本部分在官方python版本代码下按照下述步骤进行修改：

初始化模型输入
导入模型权重
将模型设置为评估模式
调用trace AP进行跟踪
保存跟踪结果

fast_scnn.py

###########################################################################
# Created by: Tramac
# Date: 2019-03-25
# Copyright (c) 2017
###########################################################################

"""Fast Segmentation Convolutional Neural Network"""
import os
import torch
import torch.nn as nn
import torch.nn.functional as F

__all__ = ['FastSCNN', 'get_fast_scnn']


class FastSCNN(nn.Module):
    def __init__(self, num_classes, aux=False, **kwargs):
        super(FastSCNN, self).__init__()
        self.aux = aux
        self.learning_to_downsample = LearningToDownsample(32, 48, 64)
        self.global_feature_extractor = GlobalFeatureExtractor(64, [64, 96, 128], 128, 6, [3, 3, 3])
        self.feature_fusion = FeatureFusionModule(64, 128, 128)
        self.classifier = Classifer(128, num_classes)
        if self.aux:
            self.auxlayer = nn.Sequential(
                nn.Conv2d(64, 32, 3, padding=1, bias=False),
                nn.BatchNorm2d(32),
                nn.ReLU(True),
                nn.Dropout(0.1),
                nn.Conv2d(32, num_classes, 1)
            )

    def forward(self, x):
        size = x.size()[2:]
        higher_res_features = self.learning_to_downsample(x)
        x = self.global_feature_extractor(higher_res_features)
        x = self.feature_fusion(higher_res_features, x)
        x = self.classifier(x)
        outputs = []
        x = F.interpolate(x, size, mode='bilinear', align_corners=True)
        outputs.append(x)
        if self.aux:
            auxout = self.auxlayer(higher_res_features)
            auxout = F.interpolate(auxout, size, mode='bilinear', align_corners=True)
            outputs.append(auxout)
        return tuple(outputs)


class _ConvBNReLU(nn.Module):
    """Conv-BN-ReLU"""

    def __init__(self, in_channels, out_channels, kernel_size=3, stride=1, padding=0, **kwargs):
        super(_ConvBNReLU, self).__init__()
        self.conv = nn.Sequential(
            nn.Conv2d(in_channels, out_channels, kernel_size, stride, padding, bias=False),
            nn.BatchNorm2d(out_channels),
            nn.ReLU(True)
        )

    def forward(self, x):
        return self.conv(x)


class _DSConv(nn.Module):
    """Depthwise Separable Convolutions"""

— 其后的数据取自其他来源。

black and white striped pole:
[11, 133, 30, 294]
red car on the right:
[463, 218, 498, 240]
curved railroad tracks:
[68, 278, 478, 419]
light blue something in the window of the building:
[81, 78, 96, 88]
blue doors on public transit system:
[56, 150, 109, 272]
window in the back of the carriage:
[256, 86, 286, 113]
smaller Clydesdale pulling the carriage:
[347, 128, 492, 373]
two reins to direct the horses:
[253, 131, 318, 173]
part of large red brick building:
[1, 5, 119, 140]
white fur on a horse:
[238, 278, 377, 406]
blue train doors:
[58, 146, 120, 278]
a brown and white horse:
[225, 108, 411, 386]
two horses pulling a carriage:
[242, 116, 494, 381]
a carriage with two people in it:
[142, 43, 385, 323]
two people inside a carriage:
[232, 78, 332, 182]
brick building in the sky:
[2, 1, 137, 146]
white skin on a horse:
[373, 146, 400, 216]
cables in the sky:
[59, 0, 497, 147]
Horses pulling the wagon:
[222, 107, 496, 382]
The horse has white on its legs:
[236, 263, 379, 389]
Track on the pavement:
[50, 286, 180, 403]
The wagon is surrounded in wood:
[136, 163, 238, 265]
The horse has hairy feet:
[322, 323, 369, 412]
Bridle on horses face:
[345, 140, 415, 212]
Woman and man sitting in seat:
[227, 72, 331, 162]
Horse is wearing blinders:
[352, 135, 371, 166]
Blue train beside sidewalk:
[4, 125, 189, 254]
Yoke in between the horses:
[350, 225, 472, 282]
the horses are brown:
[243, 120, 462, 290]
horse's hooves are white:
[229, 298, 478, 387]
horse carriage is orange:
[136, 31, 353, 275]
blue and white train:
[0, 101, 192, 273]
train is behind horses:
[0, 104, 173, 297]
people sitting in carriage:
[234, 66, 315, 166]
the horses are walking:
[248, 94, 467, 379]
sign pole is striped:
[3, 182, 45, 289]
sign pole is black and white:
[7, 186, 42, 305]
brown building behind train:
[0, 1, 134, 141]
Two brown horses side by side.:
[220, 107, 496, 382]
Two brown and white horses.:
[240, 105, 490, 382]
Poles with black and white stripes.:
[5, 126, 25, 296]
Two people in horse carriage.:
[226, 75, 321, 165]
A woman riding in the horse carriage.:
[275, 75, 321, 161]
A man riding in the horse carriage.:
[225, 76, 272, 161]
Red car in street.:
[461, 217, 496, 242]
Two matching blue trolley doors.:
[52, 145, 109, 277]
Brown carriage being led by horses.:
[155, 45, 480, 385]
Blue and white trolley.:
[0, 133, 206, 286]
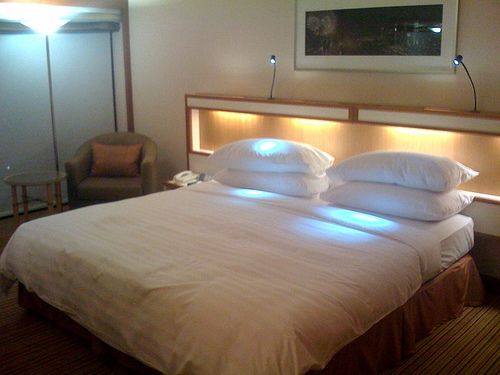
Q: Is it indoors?
A: Yes, it is indoors.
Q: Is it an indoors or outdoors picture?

    def __init__(self, dw_channels, out_channels, stride=1, **kwargs):
        super(_DSConv, self).__init__()
        self.conv = nn.Sequential(
            nn.Conv2d(dw_channels, dw_channels, 3, stride, 1, groups=dw_channels, bias=False),
            nn.BatchNorm2d(dw_channels),
            nn.ReLU(True),
            nn.Conv2d(dw_channels, out_channels, 1, bias=False),
            nn.BatchNorm2d(out_channels),
            nn.ReLU(True)
        )

    def forward(self, x):
        return self.conv(x)


class _DWConv(nn.Module):
    def __init__(self, dw_channels, out_channels, stride=1, **kwargs):
        super(_DWConv, self).__init__()
        self.conv = nn.Sequential(
            nn.Conv2d(dw_channels, out_channels, 3, stride, 1, groups=dw_channels, bias=False),
            nn.BatchNorm2d(out_channels),
            nn.ReLU(True)
        )

    def forward(self, x):
        return self.conv(x)


class LinearBottleneck(nn.Module):
    """LinearBottleneck used in MobileNetV2"""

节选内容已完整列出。